Алесь Адамович - Я из огненной деревни…
Я говорю:
— Неужели? А она:
— Правда! В застенке говорили.
— Ну, и эта девочка померила этот чулочек и ушла. Я говорю своему — его Мишей звали, моего человека:
— Миша, а как бы нам куда из дому уехать? Ну, вот же кусты рядом…
И только, мои вы детки золотые, как это вот мы с вами говорим, — уже выстрел. Уже люди, кто на конях, из того уже Адамова, из Первого, летят сюда. С травинки — выстрел. Тут упал один… Он так упал, его не убили… Ой, пули свищут… Разбили мне стекло в окне. Пуля разбила. Все уже — немцы тут. Окружили…
Но мой еще человек из застенка уполз в лес. Вот.
Приходит моя сестра да говорит:
— Знаешь что, Манька, — мне это, — дети твои будут там с моими меньшими. — Там у нее хлопец был и девочка та, что чулочек, я говорила, приносила мерить. — Нехай, говорит, они будут там.
— Нехай будут, — говорю я.
Этих детей она забрала к себе, дак они там… Дома они не сгорели, там их после перебили, у сестры…
Ой! Выхожу я во двор из своей хаты. Думаю: выйду я погляжу, что, где, куда люди, что они делают?.. Уже горит! С того конца, оттуда, от болота — все горит! Только та хата, моей сестры, и моя остались целы. Я — иду к сестре. Вижу: идет немец и полицейский. Ко мне идут во двор. Немец впереди, а полицейский сзади идет. А я иду по погоночке[19]. Дак он как встретился, дак мне — с одной и с другой. Дак я под забор — брик и лежу… Они пошли в хату. У нас стоял сруб новый, а хата у меня была из истопочки, времяночка маленькая. Дак мы уже достали лесу тогда, да уже срубили дом новый, накрытый был… Они пошли ту хату палить, а я тогда — в погреб. Такой был погреб выкопан и плашками обставлен. Картошка была, все… А я в ту картошку, к задней стенке, залезла и там сидела. Вот.
Слышу я — выстрел, плач соседки… Ну, все — нема детей. Ни моих, ни сестриных. Сестра дома была. И у нее двое детей…
Застенок весь спалили, уже сгорел. А они и пришли проверять. У нас тут длинный свинарник был, може, метров пятьдесят. Свиньи стояли колхозные. Дак они уже этот свинарник последний подожгли, окружили его кругом, стояли, думали, може, кто оттуда выходить будет… Ну, кто ж, если все люди были дома и всех они пожгли, всех побили!..

» **Данные для анализа**
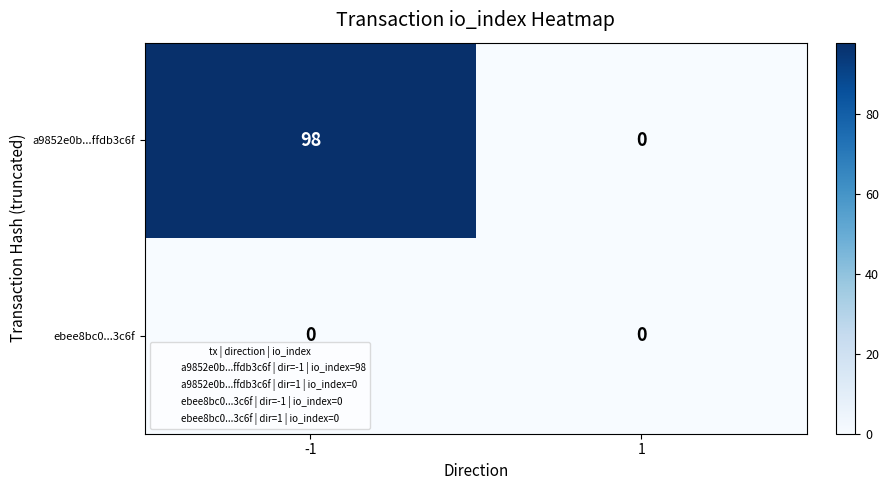

The value of a9852e0b...ffdb3c6f at 1 is -55. True or false?

False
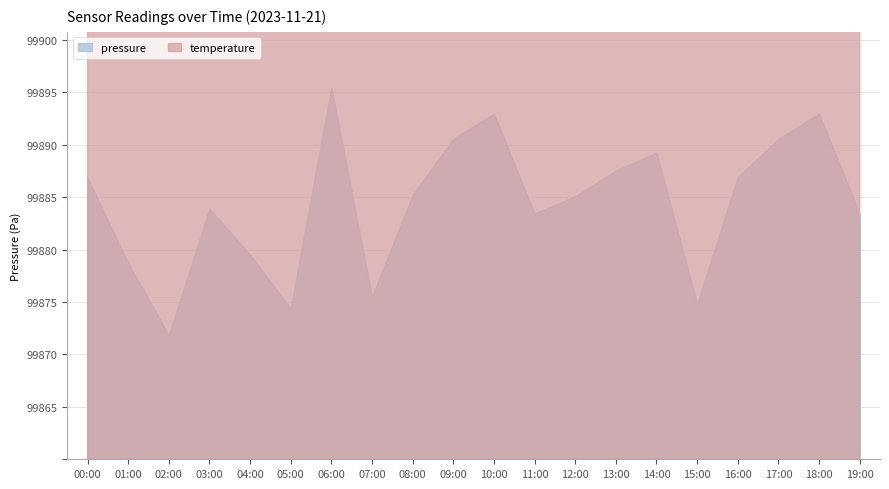

What is the label of the 13th point from the left?

12:00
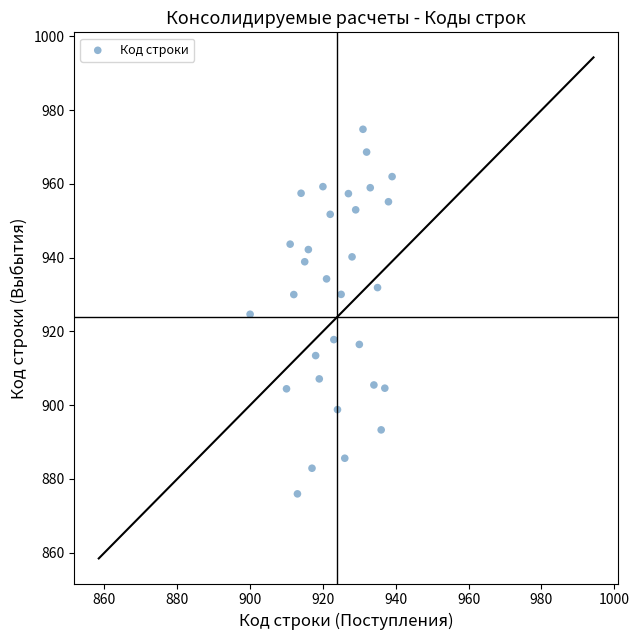

What is the range of X values (max minus min)?

39.0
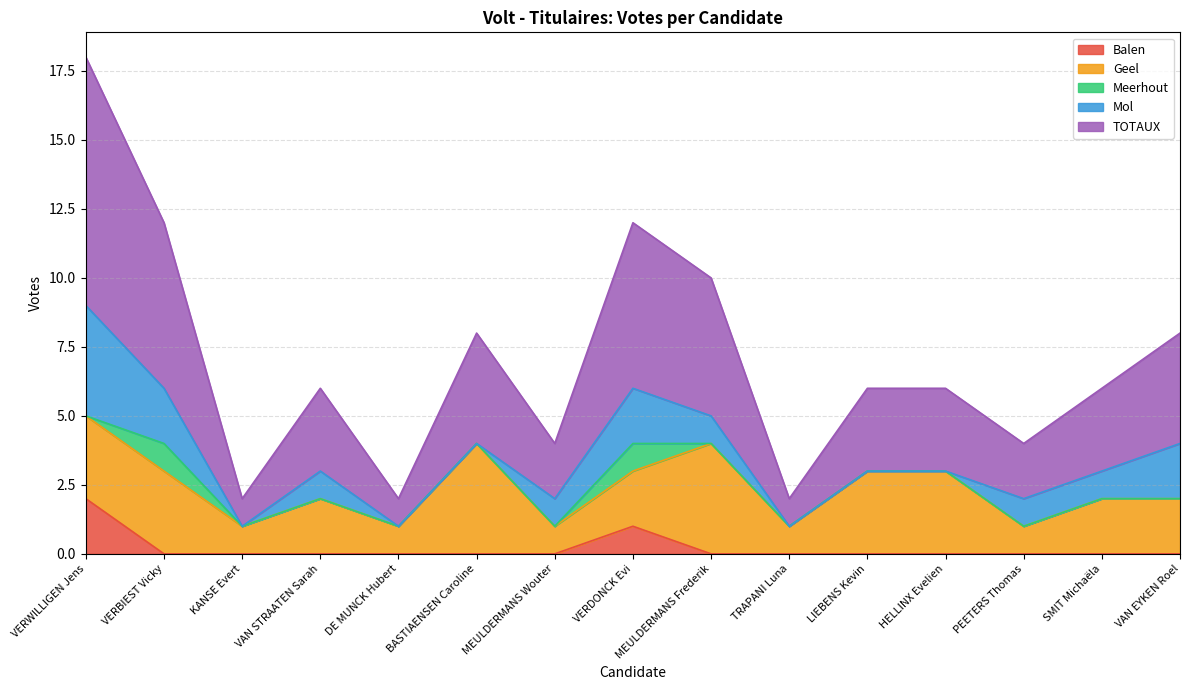

At which category does the chart reach its peak across all series?

VERWILLIGEN Jens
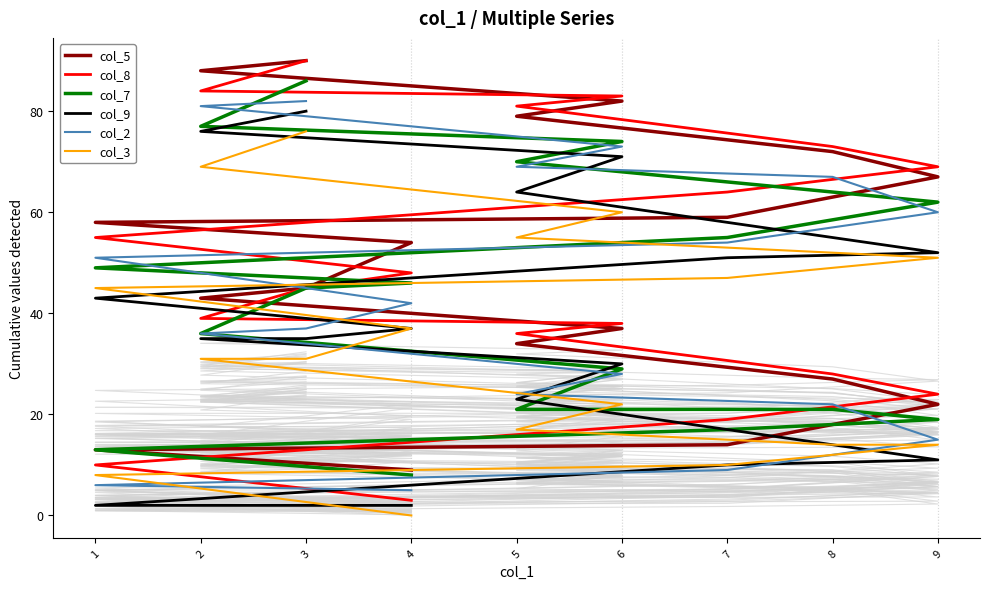

Rank the series at 3 from lowest to highest value.

col_3, col_9, col_2, col_5, col_8, col_7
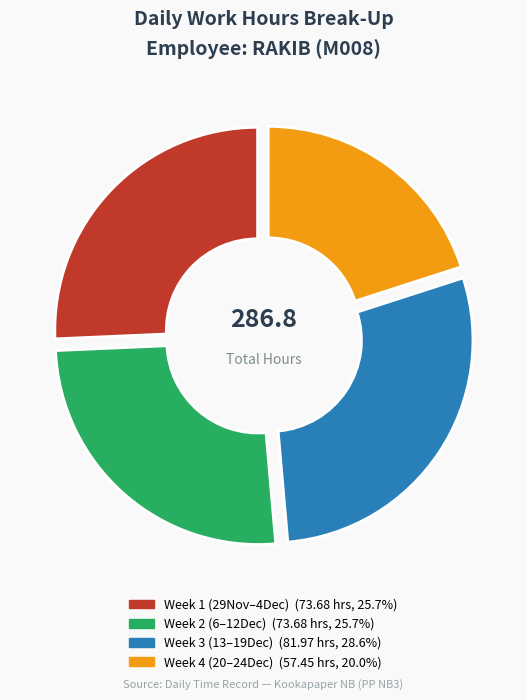

Does any single category account for the majority?

No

» **Ваша задача**
Перепишите фрагмент приведённого текста между словами «Приходит моя сестра» и «они будут там.» включительно, изменив в нём «Манька» на «Маруся». Перечень представляет собой самостоятельный материал и к приведённому тексту не относится.

» **Решение**
Приходит моя сестра да говорит:
— Знаешь что, Маруся, — мне это, — дети твои будут там с моими меньшими. — Там у нее хлопец был и девочка та, что чулочек, я говорила, приносила мерить. — Нехай, говорит, они будут там.